PROBLEM REQUIREMENTS >>
Transcribe verbatim the lines of the material below, from the line containing "family: Fregatidae" through the line containing "common name: White-crowned sparrow", both included.

Dataset excerpt >>
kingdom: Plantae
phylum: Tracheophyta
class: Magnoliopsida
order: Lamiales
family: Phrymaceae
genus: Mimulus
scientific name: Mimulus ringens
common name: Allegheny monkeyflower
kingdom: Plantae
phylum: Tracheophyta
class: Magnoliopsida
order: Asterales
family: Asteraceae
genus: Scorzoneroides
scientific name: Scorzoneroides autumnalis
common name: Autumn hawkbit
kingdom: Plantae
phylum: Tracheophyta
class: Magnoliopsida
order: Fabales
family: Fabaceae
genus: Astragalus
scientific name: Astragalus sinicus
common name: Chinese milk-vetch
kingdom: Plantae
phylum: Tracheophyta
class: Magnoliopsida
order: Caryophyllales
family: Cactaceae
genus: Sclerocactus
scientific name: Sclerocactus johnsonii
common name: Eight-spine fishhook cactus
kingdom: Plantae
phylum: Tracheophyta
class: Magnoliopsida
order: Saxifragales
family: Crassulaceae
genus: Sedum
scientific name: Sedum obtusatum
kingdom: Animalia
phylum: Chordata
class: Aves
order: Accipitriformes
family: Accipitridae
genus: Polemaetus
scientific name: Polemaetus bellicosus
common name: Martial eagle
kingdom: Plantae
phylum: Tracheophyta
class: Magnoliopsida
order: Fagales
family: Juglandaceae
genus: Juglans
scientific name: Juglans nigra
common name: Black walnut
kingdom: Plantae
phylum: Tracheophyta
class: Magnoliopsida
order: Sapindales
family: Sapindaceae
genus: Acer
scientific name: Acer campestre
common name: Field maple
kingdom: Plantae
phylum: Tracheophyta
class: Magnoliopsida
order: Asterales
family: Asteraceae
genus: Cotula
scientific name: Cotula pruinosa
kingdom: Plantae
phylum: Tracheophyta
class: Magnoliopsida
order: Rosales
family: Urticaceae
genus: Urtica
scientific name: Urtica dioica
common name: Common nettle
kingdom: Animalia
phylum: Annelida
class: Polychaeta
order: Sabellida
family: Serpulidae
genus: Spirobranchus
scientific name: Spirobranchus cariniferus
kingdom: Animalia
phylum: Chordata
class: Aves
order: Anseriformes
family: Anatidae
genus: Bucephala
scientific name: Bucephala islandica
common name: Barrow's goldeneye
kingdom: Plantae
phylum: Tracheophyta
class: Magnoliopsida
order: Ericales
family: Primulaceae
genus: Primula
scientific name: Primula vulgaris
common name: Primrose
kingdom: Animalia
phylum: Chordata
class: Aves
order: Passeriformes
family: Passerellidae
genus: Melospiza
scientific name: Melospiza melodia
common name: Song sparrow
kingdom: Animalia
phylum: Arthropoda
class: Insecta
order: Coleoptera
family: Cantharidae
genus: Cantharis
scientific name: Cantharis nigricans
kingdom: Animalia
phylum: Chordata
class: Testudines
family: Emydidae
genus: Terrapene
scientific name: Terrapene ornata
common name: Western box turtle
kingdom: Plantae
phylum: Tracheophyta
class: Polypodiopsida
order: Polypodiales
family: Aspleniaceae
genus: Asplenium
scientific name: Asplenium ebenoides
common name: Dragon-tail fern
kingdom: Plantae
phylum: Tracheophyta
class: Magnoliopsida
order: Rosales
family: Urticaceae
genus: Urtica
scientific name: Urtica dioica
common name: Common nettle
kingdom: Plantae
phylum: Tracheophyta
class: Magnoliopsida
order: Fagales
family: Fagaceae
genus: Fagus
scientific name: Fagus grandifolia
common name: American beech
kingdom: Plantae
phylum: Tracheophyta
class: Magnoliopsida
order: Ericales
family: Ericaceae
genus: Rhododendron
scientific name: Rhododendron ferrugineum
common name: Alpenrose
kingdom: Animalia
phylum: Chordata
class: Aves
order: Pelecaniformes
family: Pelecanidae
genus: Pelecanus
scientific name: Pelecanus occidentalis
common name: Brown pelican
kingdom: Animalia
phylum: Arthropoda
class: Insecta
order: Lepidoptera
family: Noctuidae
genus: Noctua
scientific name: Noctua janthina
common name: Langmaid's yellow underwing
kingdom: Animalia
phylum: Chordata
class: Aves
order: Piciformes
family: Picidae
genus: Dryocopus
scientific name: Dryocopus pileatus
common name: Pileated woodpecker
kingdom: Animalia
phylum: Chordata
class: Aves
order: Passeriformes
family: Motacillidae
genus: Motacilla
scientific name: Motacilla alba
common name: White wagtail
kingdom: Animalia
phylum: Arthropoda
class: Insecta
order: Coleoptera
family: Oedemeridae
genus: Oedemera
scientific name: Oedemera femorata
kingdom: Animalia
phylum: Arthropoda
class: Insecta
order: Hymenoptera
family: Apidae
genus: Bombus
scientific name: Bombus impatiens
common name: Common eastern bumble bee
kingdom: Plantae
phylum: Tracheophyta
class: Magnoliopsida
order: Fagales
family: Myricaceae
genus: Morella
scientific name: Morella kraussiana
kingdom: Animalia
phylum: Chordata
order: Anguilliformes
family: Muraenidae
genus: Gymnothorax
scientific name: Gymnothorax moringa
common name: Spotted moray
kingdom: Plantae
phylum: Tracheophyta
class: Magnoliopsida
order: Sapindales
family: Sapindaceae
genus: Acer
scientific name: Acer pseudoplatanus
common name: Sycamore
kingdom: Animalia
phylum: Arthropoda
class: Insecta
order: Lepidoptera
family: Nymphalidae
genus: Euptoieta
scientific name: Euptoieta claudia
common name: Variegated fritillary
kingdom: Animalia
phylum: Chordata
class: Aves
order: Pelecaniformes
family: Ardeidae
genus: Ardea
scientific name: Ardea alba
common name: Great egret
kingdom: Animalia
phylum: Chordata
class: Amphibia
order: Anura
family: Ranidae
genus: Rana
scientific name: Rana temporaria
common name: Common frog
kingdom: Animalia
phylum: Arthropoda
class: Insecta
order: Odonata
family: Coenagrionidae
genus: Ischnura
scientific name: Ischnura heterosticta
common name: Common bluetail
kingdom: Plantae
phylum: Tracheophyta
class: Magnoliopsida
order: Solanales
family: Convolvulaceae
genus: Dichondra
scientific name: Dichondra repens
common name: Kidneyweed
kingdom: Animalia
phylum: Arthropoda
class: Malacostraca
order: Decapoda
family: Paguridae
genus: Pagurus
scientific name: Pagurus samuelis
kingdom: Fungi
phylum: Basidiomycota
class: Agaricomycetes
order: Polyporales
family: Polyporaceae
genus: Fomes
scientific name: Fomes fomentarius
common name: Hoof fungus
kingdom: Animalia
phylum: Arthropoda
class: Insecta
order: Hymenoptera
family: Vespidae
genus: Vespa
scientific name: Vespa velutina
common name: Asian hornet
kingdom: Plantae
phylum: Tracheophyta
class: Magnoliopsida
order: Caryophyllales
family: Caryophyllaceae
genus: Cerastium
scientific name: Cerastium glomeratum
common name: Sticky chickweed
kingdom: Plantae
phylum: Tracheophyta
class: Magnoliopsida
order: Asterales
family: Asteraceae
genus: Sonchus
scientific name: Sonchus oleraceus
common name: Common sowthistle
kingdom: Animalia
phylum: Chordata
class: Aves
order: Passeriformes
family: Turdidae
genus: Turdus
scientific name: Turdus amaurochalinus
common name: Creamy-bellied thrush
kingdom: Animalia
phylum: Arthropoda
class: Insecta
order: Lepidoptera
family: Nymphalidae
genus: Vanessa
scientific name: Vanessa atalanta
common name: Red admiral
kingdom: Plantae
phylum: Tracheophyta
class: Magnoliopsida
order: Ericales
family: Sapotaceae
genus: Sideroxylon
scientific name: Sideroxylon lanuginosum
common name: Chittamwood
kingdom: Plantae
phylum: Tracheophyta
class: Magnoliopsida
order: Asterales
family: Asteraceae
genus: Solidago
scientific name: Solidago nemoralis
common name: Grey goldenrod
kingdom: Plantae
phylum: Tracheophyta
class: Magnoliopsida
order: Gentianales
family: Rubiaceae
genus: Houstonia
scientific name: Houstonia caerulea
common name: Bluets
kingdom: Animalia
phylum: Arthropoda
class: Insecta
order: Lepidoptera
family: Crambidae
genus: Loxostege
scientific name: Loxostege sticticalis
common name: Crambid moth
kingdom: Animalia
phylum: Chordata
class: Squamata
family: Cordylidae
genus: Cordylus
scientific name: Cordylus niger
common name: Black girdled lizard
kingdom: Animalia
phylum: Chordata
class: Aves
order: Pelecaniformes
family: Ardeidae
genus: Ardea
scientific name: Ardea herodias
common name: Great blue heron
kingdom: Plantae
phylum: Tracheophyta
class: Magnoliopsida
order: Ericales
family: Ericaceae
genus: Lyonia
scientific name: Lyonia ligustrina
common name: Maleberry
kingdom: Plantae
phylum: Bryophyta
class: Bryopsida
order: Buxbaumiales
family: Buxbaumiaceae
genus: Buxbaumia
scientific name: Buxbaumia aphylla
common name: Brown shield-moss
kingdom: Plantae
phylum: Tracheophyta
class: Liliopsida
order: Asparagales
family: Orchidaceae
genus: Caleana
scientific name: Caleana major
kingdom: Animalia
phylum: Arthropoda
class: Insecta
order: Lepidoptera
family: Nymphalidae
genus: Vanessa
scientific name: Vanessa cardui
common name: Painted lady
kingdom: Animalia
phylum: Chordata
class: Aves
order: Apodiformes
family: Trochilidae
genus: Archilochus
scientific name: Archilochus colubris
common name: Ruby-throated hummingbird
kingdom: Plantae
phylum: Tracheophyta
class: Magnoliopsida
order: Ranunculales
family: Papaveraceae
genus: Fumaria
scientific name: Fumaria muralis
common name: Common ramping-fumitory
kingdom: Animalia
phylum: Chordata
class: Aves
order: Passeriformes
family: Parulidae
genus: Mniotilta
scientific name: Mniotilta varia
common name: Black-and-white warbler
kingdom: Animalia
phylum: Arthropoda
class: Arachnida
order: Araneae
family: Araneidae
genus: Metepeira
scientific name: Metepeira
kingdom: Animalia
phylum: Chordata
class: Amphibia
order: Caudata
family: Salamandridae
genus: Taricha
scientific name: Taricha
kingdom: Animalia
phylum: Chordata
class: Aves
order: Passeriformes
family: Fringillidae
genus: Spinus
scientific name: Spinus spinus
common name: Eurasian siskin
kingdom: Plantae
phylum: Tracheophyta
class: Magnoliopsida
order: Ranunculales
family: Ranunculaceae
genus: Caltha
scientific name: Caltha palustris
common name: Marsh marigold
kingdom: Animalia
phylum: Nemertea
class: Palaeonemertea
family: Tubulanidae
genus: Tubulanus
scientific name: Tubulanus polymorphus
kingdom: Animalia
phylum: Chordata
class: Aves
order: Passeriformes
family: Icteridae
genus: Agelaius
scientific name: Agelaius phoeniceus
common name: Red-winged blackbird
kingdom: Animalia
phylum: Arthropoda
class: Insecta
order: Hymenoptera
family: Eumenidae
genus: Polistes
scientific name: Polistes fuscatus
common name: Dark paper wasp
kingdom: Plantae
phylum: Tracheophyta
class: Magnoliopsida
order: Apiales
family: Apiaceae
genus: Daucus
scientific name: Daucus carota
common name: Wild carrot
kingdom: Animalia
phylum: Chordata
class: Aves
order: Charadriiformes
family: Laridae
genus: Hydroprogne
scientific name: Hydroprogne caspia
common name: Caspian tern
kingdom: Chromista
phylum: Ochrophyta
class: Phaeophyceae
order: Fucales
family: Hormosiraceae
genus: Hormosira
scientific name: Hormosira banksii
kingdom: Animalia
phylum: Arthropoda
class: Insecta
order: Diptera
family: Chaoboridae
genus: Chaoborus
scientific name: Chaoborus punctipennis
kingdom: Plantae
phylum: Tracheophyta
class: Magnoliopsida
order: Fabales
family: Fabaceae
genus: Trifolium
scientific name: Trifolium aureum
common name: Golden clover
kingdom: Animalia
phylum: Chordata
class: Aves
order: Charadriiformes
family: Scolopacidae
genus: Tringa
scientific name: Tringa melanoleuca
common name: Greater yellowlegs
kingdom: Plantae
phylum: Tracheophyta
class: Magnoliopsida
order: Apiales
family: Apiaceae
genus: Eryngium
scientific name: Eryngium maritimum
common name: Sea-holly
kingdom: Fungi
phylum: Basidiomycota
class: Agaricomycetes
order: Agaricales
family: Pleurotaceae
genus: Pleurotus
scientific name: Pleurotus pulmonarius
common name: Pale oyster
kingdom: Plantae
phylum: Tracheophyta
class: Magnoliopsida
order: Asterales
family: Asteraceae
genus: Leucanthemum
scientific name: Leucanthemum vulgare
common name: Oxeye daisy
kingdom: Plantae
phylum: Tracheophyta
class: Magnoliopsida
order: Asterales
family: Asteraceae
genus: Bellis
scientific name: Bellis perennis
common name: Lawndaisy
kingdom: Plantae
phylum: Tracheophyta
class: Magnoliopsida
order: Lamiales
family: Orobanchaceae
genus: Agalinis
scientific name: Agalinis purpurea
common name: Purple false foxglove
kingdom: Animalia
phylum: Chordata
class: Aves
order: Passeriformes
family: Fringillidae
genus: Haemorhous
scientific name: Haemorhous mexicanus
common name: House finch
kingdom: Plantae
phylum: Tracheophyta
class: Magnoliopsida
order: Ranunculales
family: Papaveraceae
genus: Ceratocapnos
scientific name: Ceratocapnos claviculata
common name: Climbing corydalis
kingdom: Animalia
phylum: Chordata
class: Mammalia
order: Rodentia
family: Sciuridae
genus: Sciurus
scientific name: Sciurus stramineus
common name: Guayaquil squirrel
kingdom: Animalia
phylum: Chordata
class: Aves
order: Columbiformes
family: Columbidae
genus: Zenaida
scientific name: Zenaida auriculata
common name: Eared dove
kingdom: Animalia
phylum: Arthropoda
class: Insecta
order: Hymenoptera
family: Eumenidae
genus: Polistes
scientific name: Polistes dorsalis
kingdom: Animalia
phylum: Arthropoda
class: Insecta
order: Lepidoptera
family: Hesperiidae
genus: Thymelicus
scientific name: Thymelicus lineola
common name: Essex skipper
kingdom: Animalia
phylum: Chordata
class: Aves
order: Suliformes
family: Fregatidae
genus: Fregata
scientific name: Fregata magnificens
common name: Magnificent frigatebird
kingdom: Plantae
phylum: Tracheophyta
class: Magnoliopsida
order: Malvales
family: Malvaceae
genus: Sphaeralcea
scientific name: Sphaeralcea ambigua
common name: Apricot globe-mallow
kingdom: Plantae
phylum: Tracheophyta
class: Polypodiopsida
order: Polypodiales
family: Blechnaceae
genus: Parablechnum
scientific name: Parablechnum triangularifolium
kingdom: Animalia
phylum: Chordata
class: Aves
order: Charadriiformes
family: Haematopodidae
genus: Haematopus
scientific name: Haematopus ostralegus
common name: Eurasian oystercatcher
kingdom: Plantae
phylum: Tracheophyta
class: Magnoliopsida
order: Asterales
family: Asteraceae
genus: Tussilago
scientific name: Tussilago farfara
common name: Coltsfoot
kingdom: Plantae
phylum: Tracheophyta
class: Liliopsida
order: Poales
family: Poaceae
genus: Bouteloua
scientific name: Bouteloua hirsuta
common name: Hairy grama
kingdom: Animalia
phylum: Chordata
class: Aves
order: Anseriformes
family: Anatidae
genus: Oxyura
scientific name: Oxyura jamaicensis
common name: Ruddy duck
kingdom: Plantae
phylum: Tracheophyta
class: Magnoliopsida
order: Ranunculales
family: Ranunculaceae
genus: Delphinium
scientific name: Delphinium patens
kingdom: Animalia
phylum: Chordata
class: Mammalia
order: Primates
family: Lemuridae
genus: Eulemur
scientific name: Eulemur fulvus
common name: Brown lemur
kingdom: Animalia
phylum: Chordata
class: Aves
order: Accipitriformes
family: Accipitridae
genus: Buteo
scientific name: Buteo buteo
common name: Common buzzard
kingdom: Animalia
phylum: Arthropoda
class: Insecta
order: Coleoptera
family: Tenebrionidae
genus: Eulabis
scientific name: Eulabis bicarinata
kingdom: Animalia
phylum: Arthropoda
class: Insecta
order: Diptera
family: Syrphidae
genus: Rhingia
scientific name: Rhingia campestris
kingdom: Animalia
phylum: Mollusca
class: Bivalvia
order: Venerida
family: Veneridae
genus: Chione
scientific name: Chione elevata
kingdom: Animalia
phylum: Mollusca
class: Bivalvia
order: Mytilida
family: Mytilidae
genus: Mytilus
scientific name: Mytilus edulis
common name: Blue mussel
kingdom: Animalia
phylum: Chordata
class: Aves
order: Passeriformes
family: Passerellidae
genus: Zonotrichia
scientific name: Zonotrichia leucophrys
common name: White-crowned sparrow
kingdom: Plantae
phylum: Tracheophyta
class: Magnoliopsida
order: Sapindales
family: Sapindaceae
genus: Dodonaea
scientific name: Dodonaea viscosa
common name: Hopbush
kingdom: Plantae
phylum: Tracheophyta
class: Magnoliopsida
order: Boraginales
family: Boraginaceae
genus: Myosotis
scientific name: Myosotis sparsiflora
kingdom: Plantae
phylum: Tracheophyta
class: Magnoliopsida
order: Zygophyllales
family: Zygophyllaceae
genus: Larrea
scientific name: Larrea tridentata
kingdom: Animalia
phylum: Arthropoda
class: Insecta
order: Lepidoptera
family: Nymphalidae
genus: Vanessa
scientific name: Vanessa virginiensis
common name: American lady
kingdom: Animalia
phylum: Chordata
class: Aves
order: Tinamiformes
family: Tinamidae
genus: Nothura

WRITTEN SOLUTION >>
family: Fregatidae
genus: Fregata
scientific name: Fregata magnificens
common name: Magnificent frigatebird
kingdom: Plantae
phylum: Tracheophyta
class: Magnoliopsida
order: Malvales
family: Malvaceae
genus: Sphaeralcea
scientific name: Sphaeralcea ambigua
common name: Apricot globe-mallow
kingdom: Plantae
phylum: Tracheophyta
class: Polypodiopsida
order: Polypodiales
family: Blechnaceae
genus: Parablechnum
scientific name: Parablechnum triangularifolium
kingdom: Animalia
phylum: Chordata
class: Aves
order: Charadriiformes
family: Haematopodidae
genus: Haematopus
scientific name: Haematopus ostralegus
common name: Eurasian oystercatcher
kingdom: Plantae
phylum: Tracheophyta
class: Magnoliopsida
order: Asterales
family: Asteraceae
genus: Tussilago
scientific name: Tussilago farfara
common name: Coltsfoot
kingdom: Plantae
phylum: Tracheophyta
class: Liliopsida
order: Poales
family: Poaceae
genus: Bouteloua
scientific name: Bouteloua hirsuta
common name: Hairy grama
kingdom: Animalia
phylum: Chordata
class: Aves
order: Anseriformes
family: Anatidae
genus: Oxyura
scientific name: Oxyura jamaicensis
common name: Ruddy duck
kingdom: Plantae
phylum: Tracheophyta
class: Magnoliopsida
order: Ranunculales
family: Ranunculaceae
genus: Delphinium
scientific name: Delphinium patens
kingdom: Animalia
phylum: Chordata
class: Mammalia
order: Primates
family: Lemuridae
genus: Eulemur
scientific name: Eulemur fulvus
common name: Brown lemur
kingdom: Animalia
phylum: Chordata
class: Aves
order: Accipitriformes
family: Accipitridae
genus: Buteo
scientific name: Buteo buteo
common name: Common buzzard
kingdom: Animalia
phylum: Arthropoda
class: Insecta
order: Coleoptera
family: Tenebrionidae
genus: Eulabis
scientific name: Eulabis bicarinata
kingdom: Animalia
phylum: Arthropoda
class: Insecta
order: Diptera
family: Syrphidae
genus: Rhingia
scientific name: Rhingia campestris
kingdom: Animalia
phylum: Mollusca
class: Bivalvia
order: Venerida
family: Veneridae
genus: Chione
scientific name: Chione elevata
kingdom: Animalia
phylum: Mollusca
class: Bivalvia
order: Mytilida
family: Mytilidae
genus: Mytilus
scientific name: Mytilus edulis
common name: Blue mussel
kingdom: Animalia
phylum: Chordata
class: Aves
order: Passeriformes
family: Passerellidae
genus: Zonotrichia
scientific name: Zonotrichia leucophrys
common name: White-crowned sparrow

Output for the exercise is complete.